• Extract
After years and years of toiling through minor leagues, Mercedes was finally promoted to the 40-man roster on November 21, 2019, in expectation that he would get some playing time during the 2020 season. Obviously, in 2020, the whole world shut down (and so did the minor leagues), but Yermín did get one at-bat in the majors, a ground out to the Royals’ Whit Merrifield. 

Mercedes came back to the White Sox in 2021 with higher hopes, as the MLB was set to play a full 162 games. During 2021 Spring Training, Mercedes knew he had to play his best baseball to earn an opening day spot this time around, batting .277 against major league pitching. He officially was on a major league roster for the first time in advance of the season, as he joined veteran Yasmani Grandal and Zack Collins, impressively beating out the much more experienced Jonathan Lucroy. 

Mercedes got off to a fast start to his major league career. In game 2 of the season at Angel Stadium in Anaheim, Mercedes recorded a hit in all of his first five at-bats, the first player to do so in the modern era. In that April 2 game, he also recorded four RBIs, as the White Sox routed the Angels 12-8.

He then kept up the hit streak in his next at-bat. And the next at-bat. And the one after. Mercedes started an historic eight for eight, an unheard of record for a league newcomer. The streak included his first career home run during that April 3 game, but it would unfortunately come to a close in his ninth at-bat. In the eighth inning, he flew out to centerfield to end the streak, but his bat was still scalding hot.

• Raw data
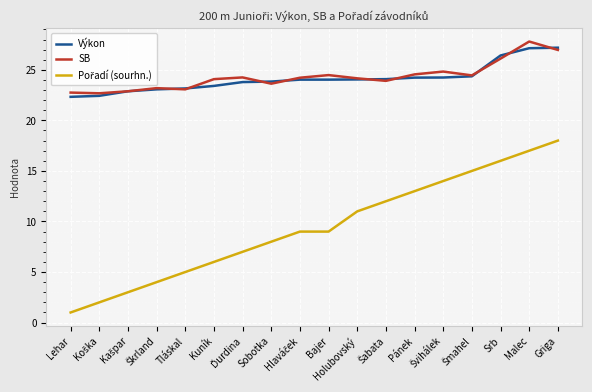

The Výkon series shows 39.1 at Sobotka. True or false?

False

• Requirement
Please copy the part of the Yermín Mercedes text above that opens with the words "Mercedes came back" and closes with "the Angels 12-8.".

• Output
Mercedes came back to the White Sox in 2021 with higher hopes, as the MLB was set to play a full 162 games. During 2021 Spring Training, Mercedes knew he had to play his best baseball to earn an opening day spot this time around, batting .277 against major league pitching. He officially was on a major league roster for the first time in advance of the season, as he joined veteran Yasmani Grandal and Zack Collins, impressively beating out the much more experienced Jonathan Lucroy. 

Mercedes got off to a fast start to his major league career. In game 2 of the season at Angel Stadium in Anaheim, Mercedes recorded a hit in all of his first five at-bats, the first player to do so in the modern era. In that April 2 game, he also recorded four RBIs, as the White Sox routed the Angels 12-8.